Due to the rapid growth of various applications, the network devices scale and complexity are significantly increased. Meanwhile, to deal with the burst IP traffic, the network devices need to provide continuous services, which will result in the excessive power consumption. Meanwhile, with the development of IP network and intelligent optical switch network, the backbone network tends to be an IP over wavelength-division-multiplexing (WDM) network. Therefore, it has attracted wide interests in both academic and industrial communities to build power-efficient (i.e., green) IP over WDM network, where we can switch several IP-level requests as one unit in the WDM optical layer. This method is called hybrid grooming and it requires less component power than that of electronic IP routers in the IP layer.
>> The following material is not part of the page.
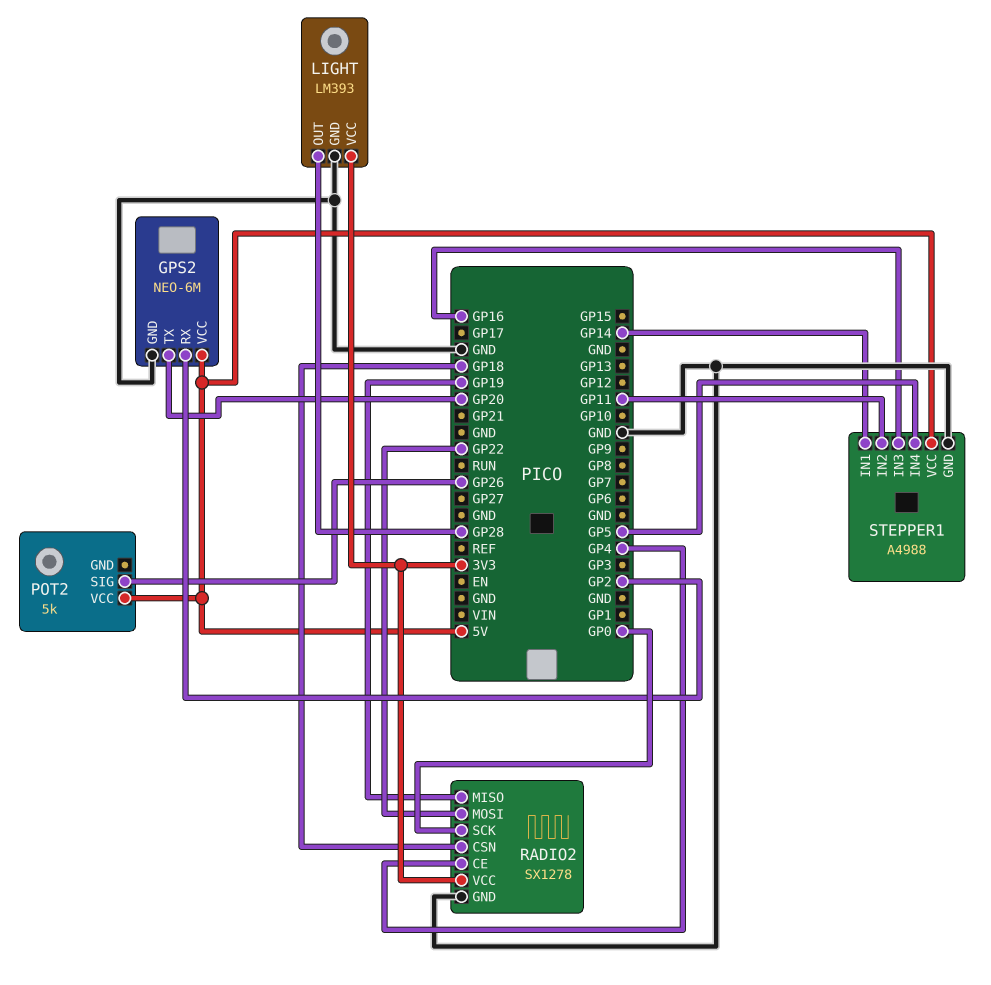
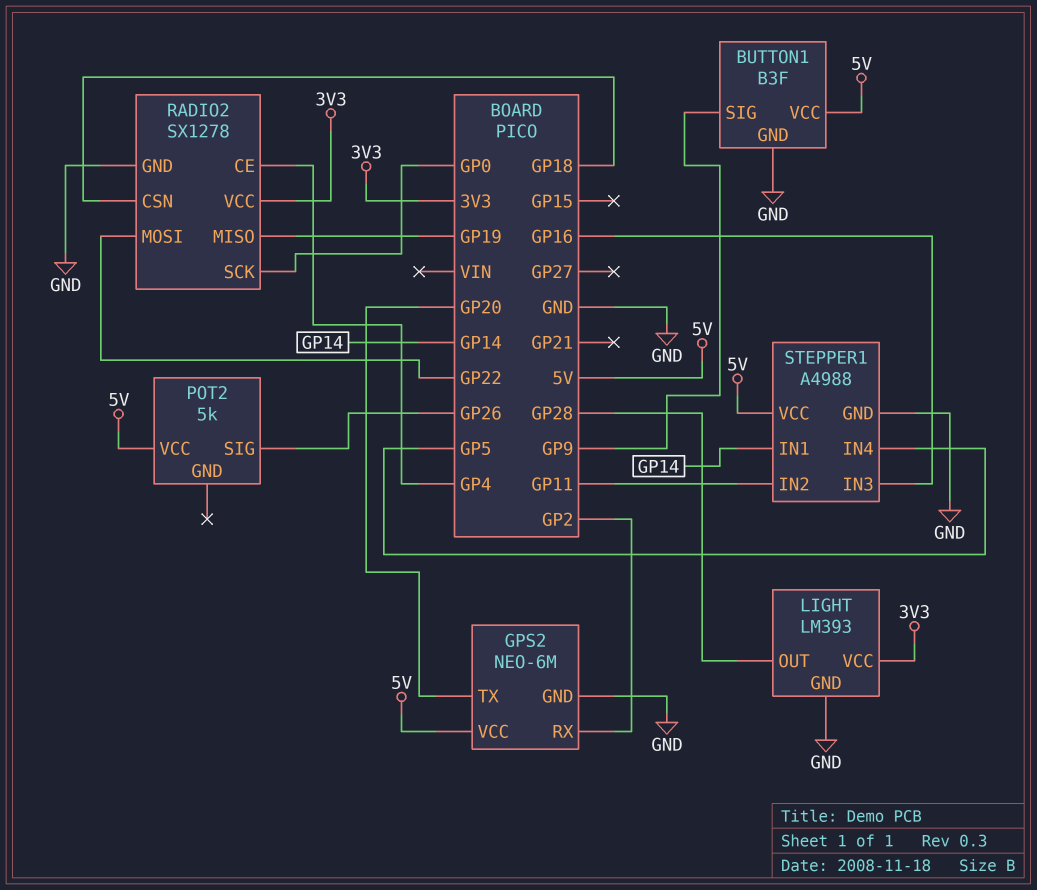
BUTTON1: none -> B3F
BUTTON1 pin GND: none -> GND
BUTTON1 pin SIG: none -> GP9
BUTTON1 pin VCC: none -> 5V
Under this hybrid approach, the traffic grooming multiplexes many IP-level requests into a high-capacity lightpath; meanwhile the reduction in power consumed by optical-electrical-optical conversions is achieved through optical bypass. However, the power consumed by components used to establish lightpaths should also be considered. One network with the higher power efficiency not only saves more power followed by hybrid grooming but also requires the lower power consumption of establishing lightpaths. In this paper, to improve the power efficiency of dynamic IP over WDM network, we design two kinds of Wavelength Integrated Auxiliary Graphs (WIAGs), each of which contains one Virtual Topology Layer and multiple Wavelength-Plane Layers. Based on WIAGs, we propose two heuristic algorithms named single-hop grooming with considering power efficiency and multi-hop grooming with considering power efficiency (MGPE) since grooming is NP-hard. Simulation results demonstrate that MGPE obtains the higher power efficiency, although it has the slightly higher time complexity; the power efficiency mainly depends on the kind of grooming strategy (single- or multi-hop) we use while the increasing number of available transceivers in each node cannot improve the power efficiency, although it can make blocking probability decrease.